In December 2019, Zhou contacted his lover’s daughter, who was from a previous marriage, and sent her threatening messages, according to the documents.

She was arraigned Monday in federal court in Brooklyn.

She was arraigned Monday in federal court in Brooklyn.

He allegedly told them: “Warning: I will cut your body into a hundred pieces if you continue to fail to assume your responsibilities. I know where you live. I watch you all the time.”

In February 2021, Zhou texted a neighbor of his lover’s daughter with a proposal of $10,000 and sex to kill the daughter and dispose of her body in a lake.

According to court documents, she said: “I’m going to throw her body in the lake. I really don’t want to see her again.”

On or around January 2, 2021, cellular data revealed that Zhou communicated with the second victim’s neighbor from Cheyenne, Wyoming.

Zhou previously worked for short periods of time at several spas across the country that are linked to illicit sex work, including a spa in Cheyenne, Wyoming, called Asian Relax Sap on West Lincolnway.

The spa owner and an employee were arrested in April 2021 for prostitution following an extensive investigation that The spa workers were found to be offering and performing sexual acts in exchange for money, local reports show.

Zhou worked at Cheyenne Spa in 2020 and 2021.

On June 5, she was arrested at a spa in Virginia pursuant to the arrest warrant issued with her indictment, according to the U.S. attorney’s office.

Prior to her arrest, Zhou had also worked at a spa in Maryland that was also linked to illicit sex work, according to local police.

Zhou, who faces a lengthy sentence if convicted, is a citizen of China and does not have permanent legal status in the United States, and is therefore considered a serious flight risk.

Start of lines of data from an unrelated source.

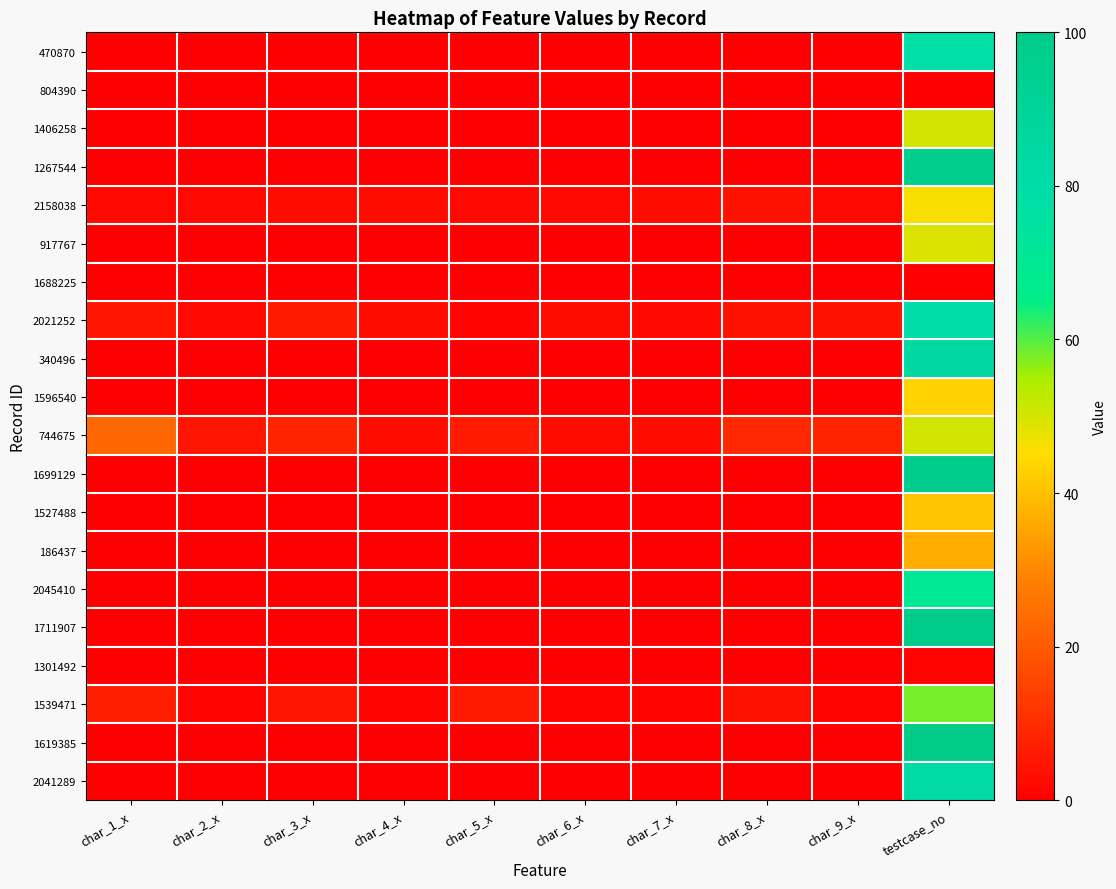

At which category does the chart reach its minimum across all series?

char_1_x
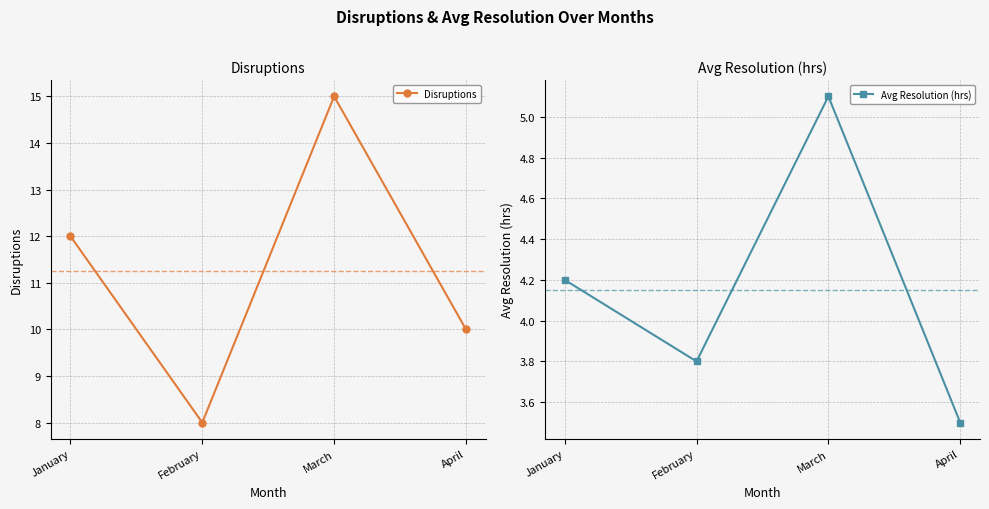

Reading left to right, list all the values displayed in this chart.

Disruptions: 12.0	8.0	15.0	10.0
Avg Resolution (hrs): 4.2	3.8	5.1	3.5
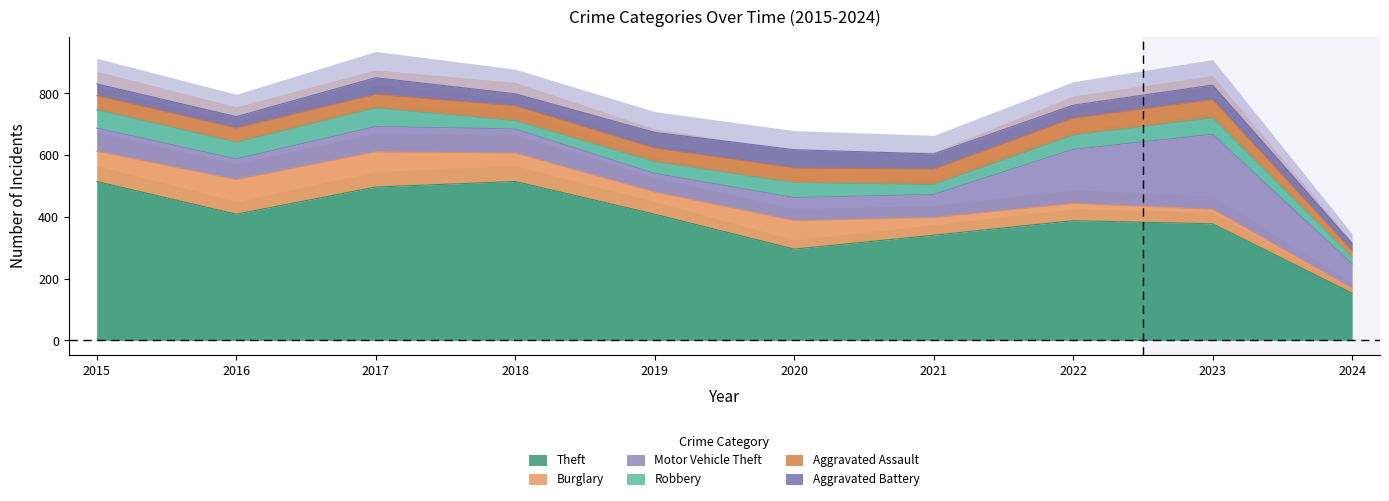

How many interior local valleys does the Robbery series have?

3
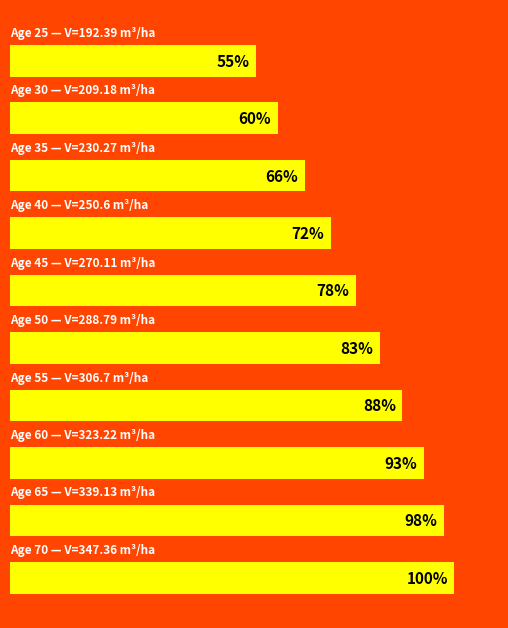

How many bars are there in total?

10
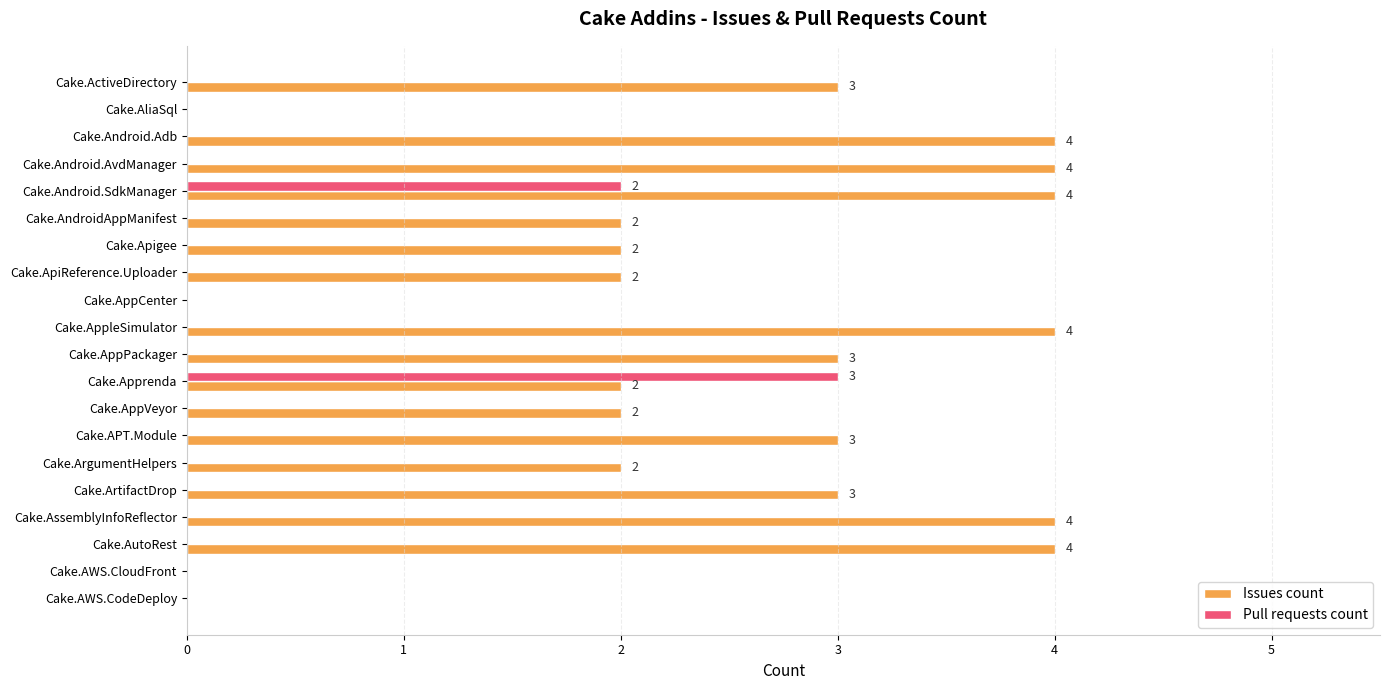

The value of Issues count at Cake.AppCenter is -2. True or false?

False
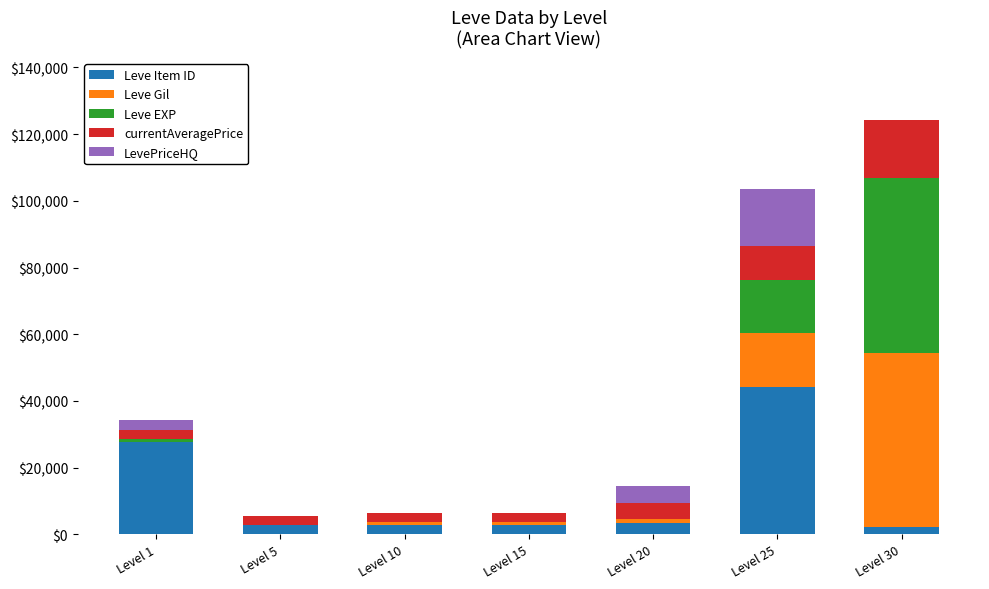

At which label is Leve Item ID closest to 23203?

Level 1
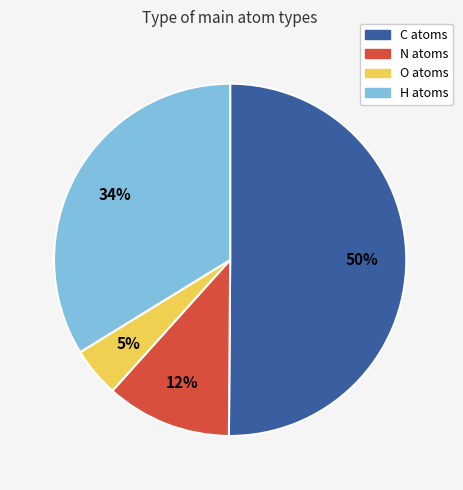

Does N represent more than half of the total?

No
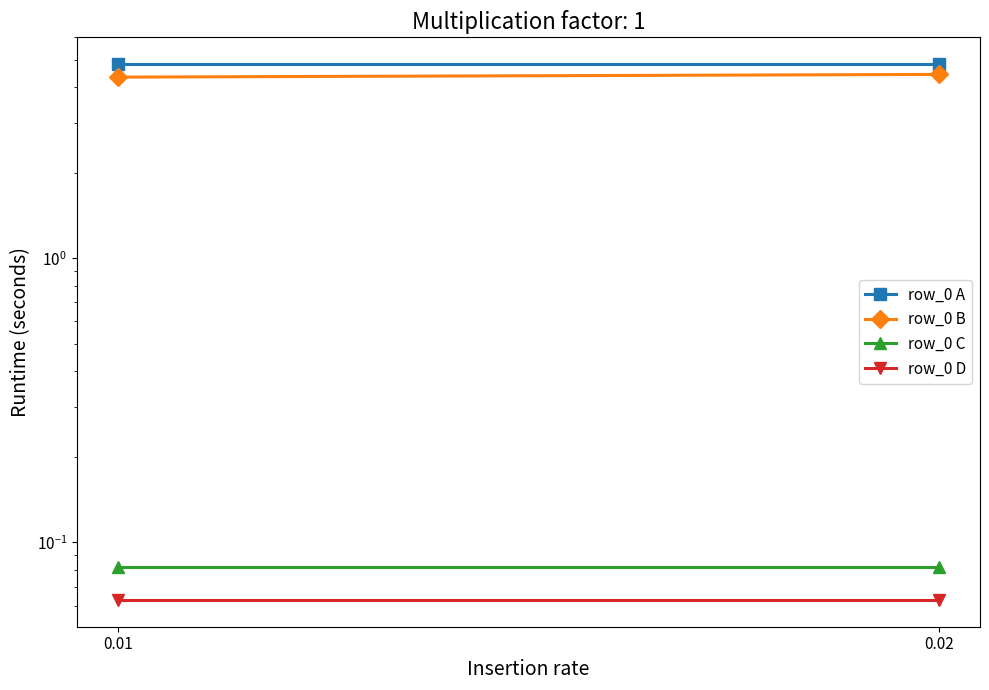

Is it true that row_0 A equals 6.4 at 0.01?

False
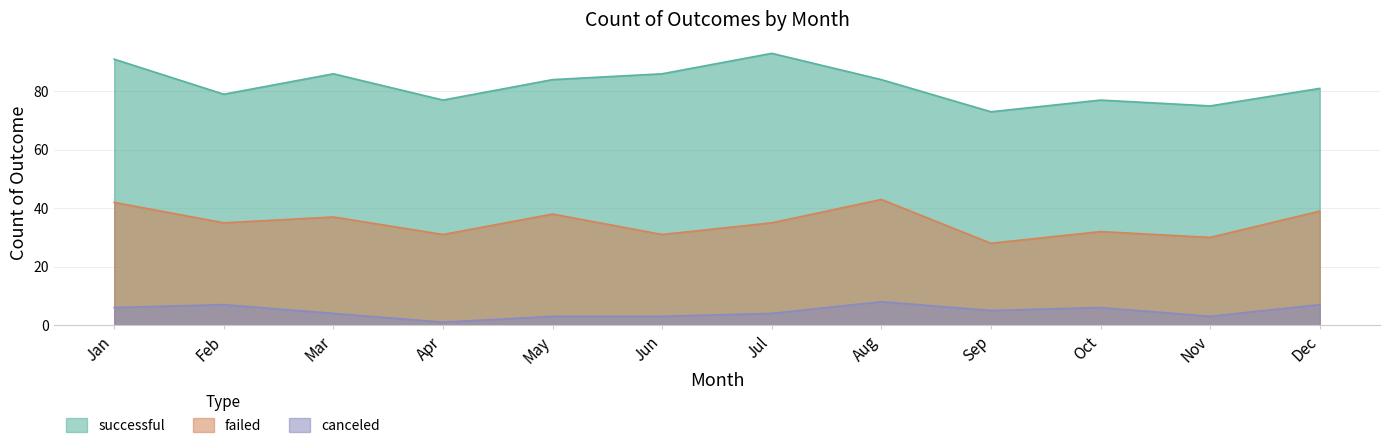

Is it true that failed equals 53 at Jul?

False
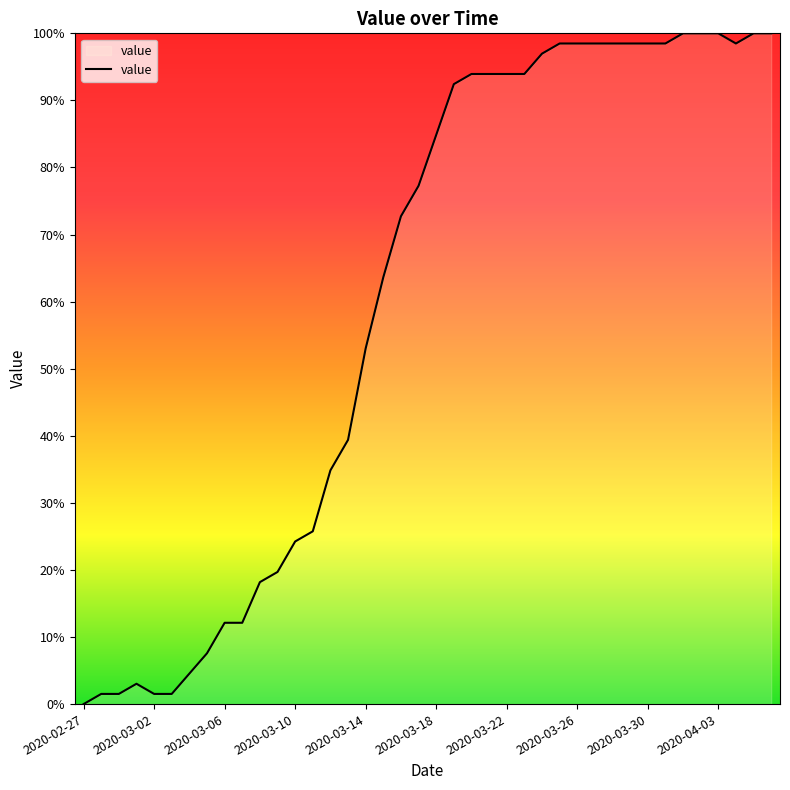

What is the difference between the maximum and minimum values?

100.0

Evidence against Zhou included messages to the hitman website, text message correspondence, cell site data, IP address information, witness testimony with identification of the defendant, cryptocurrency tracing analysis and transaction details.

“Although the defendant has no documented criminal history in the United States, her involvement in a depraved plot to kill Victim-1 speaks volumes about her, as does her subsequent attack on Victim-2, the adult daughter of Victim-1’s spouse,” the U.S. Attorney’s Office said.

His next court date is scheduled for July 31.